EXERCISE: Pick out each line of the material that contains the word "fácil" and copy it in full. Case matters.

DATA RECORDS:
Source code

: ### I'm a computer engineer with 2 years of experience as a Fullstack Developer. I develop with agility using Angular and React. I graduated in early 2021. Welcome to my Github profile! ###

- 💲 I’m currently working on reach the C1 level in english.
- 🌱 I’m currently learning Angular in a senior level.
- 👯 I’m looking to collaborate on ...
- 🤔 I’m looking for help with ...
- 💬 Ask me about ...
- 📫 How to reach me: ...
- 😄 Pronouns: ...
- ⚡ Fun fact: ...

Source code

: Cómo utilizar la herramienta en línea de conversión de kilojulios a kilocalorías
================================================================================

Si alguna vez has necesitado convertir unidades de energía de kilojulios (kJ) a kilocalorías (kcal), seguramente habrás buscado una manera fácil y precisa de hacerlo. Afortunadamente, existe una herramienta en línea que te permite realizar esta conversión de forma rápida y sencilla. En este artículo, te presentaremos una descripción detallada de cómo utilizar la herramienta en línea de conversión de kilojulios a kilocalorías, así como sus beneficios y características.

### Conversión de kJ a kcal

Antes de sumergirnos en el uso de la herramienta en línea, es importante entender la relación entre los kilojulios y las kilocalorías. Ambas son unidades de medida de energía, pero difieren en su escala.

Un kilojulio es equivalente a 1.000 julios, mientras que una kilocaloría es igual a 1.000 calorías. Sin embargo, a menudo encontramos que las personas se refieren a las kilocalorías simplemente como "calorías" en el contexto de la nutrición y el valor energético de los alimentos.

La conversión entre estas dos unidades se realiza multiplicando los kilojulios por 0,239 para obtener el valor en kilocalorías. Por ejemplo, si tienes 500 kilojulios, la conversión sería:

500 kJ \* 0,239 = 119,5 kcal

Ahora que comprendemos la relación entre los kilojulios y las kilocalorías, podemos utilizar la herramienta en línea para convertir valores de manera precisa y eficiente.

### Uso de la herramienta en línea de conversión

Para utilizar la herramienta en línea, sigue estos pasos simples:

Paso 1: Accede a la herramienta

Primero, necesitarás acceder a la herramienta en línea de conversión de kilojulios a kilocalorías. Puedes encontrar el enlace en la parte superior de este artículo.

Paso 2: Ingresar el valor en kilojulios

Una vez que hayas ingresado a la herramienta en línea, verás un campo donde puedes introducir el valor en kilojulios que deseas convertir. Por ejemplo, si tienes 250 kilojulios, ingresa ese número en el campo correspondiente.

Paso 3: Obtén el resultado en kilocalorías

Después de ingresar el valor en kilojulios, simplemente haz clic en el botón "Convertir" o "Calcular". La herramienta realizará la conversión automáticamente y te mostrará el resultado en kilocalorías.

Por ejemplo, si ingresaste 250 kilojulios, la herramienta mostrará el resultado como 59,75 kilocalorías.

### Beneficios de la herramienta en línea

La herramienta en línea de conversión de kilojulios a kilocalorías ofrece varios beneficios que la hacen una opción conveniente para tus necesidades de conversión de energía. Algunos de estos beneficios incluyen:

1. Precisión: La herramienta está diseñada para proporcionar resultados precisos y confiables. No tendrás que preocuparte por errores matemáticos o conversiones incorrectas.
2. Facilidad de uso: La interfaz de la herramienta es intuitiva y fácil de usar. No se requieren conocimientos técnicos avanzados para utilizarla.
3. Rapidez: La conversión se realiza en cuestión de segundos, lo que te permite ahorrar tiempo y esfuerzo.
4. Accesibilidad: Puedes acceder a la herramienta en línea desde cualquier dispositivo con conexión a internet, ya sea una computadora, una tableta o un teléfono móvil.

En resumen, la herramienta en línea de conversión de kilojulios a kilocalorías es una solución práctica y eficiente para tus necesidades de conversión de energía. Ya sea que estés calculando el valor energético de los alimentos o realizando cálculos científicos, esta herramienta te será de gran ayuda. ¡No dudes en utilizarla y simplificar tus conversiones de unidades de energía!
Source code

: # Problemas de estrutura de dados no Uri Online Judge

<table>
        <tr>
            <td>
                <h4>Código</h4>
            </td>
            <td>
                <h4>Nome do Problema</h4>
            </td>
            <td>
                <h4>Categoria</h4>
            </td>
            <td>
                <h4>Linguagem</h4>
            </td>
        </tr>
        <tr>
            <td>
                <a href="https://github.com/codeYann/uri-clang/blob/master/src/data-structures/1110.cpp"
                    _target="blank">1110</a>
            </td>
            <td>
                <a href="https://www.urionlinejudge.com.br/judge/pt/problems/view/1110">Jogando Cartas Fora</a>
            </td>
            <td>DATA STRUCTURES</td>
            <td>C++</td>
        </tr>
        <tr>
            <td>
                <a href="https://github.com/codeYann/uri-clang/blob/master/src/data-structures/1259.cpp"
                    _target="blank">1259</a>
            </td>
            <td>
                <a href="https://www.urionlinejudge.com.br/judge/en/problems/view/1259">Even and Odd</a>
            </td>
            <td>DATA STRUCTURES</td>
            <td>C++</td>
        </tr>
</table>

ANSWER SECTION:
Si alguna vez has necesitado convertir unidades de energía de kilojulios (kJ) a kilocalorías (kcal), seguramente habrás buscado una manera fácil y precisa de hacerlo. Afortunadamente, existe una herramienta en línea que te permite realizar esta conversión de forma rápida y sencilla. En este artículo, te presentaremos una descripción detallada de cómo utilizar la herramienta en línea de conversión de kilojulios a kilocalorías, así como sus beneficios y características.
2. Facilidad de uso: La interfaz de la herramienta es intuitiva y fácil de usar. No se requieren conocimientos técnicos avanzados para utilizarla.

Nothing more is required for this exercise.